The "V2" doesn't stand for version 2 rocket, it is "Vengeance Weapon 2". Vengeance Weapon 1 was a jet powered missile.
The V1 was fast but the allies had fighters fast enough that they could and sometimes did shoot them down in flight. Literally it's ONLY defense was speed. It didn't evade at all because it wasn't piloted so if you could get into the right place to intercept it, it could be shot down. The main counter argument to this is that it really made no difference. Once the USSR survived the initial onslaught and the US got involved, the Germans simply had no chance. If you look at production figures the British more-or-less matched German production. Soviet production was substantially higher than German/British and US Production dwarfed all of that. Nothing the Germans could have done would have been enough to dig them out of that hole. Blitzkreig didn't stop working. Essentially it is modern mechanized warfare as it is still practiced today. The problem for the Germans wasn't that it stopped working it was two things:
- Everybody else caught up, and
- Scale.
The scale issue is the most fascinating thing about WWII to me. When Germany invaded France in 1940 they had ~2,500 tanks. Three years later they had ~3,000 tanks at the Battle of Kursk and that was just one battle on the Eastern Front and they were easily outnumbered by superior Soviet Tanks. Two years after that the Soviets hit Berlin with more than 6,000 tanks. Ie, the Soviets had more tanks facing just the City of Berlin in 1945 than the Germans had facing the entire nation of France five years earlier.
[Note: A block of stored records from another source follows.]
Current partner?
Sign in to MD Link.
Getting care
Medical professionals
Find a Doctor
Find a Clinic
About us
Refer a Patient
The Germans simply couldn't keep up with the expansion in scale.
One thing about the German army of WWII that most people don't realize is that it wasn't all that mechanized. They had highly mechanized units at the tip of the spear but the vast majority of the German troops that went into the Soviet Union walked and most of their gear was carried by wagons pulled by animals. In the US, UK, and USSR armies of 1945 not only was the tip of the spear mechanized, the entire army was mechanized with Studebaker Trucks (including for the Soviets) handling the logistics.
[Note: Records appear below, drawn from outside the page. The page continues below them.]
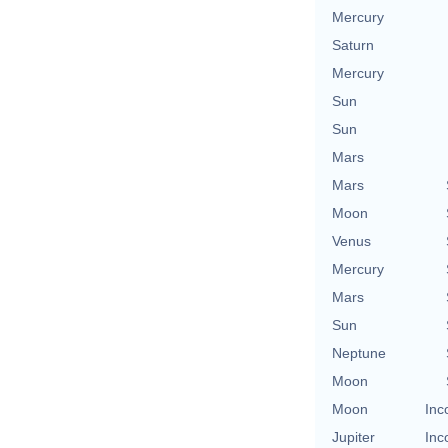
Mercury
Saturn
Mercury
Sun
Sun
Mars
Mars
Moon
Venus
Mercury
Mars
Sun
Neptune
Moon
Moon
Inc
Jupiter
Inc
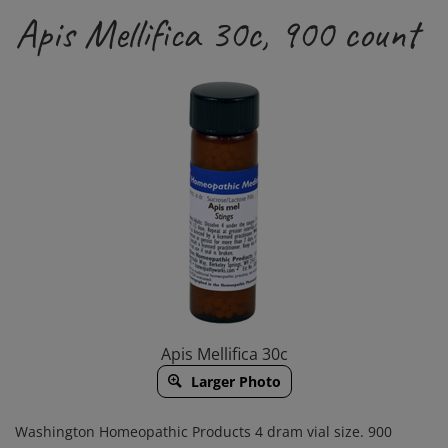
Apis Mellifica 30c, 900 count
Apis Mellifica 30c
Larger Photo
Washington Homeopathic Products 4 dram vial size. 900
I forgot it was called Vengeance weapon, but my point stands. V2 rocket was the first one, it was the precursor to modern ICBM's. It was mentioned how the range was limited by only being a single stage, there was no launch tower like modern rockets have and you'd need all that infrastructure to fuel and load a rocket of larger size.
V1 was basically a cruise missile, they called it the buzz bomb.
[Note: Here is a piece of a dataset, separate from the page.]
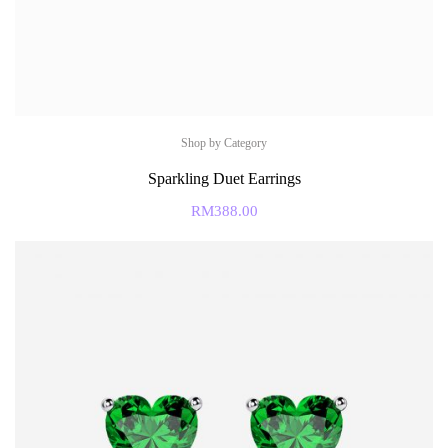
Shop by Category
Sparkling Duet Earrings
RM
388.00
Agree on Blitzkreig, it's not that it stopped working, it's that the rest of the world figured out how to defend it.
Agree on everything else, it's just interesting the way it worked out.
One more thing, the Russians/Soviets can and did sacrifice millions more soldiers than any other Army willingly would. They basically used their soldiers as sacrificial lambs, there is a video somewhere that drastically illustrates the losses the Red Army endured. Off memory, the US suffered something like 200,000 casualties in WWII (I may be thinking total casualties, not deaths). Germans were like 2 million, Britain 500,000. It's been awhile, so forgive me if I'm misremembering.
Soviets lost like 30,000,000. Many, many more times the number.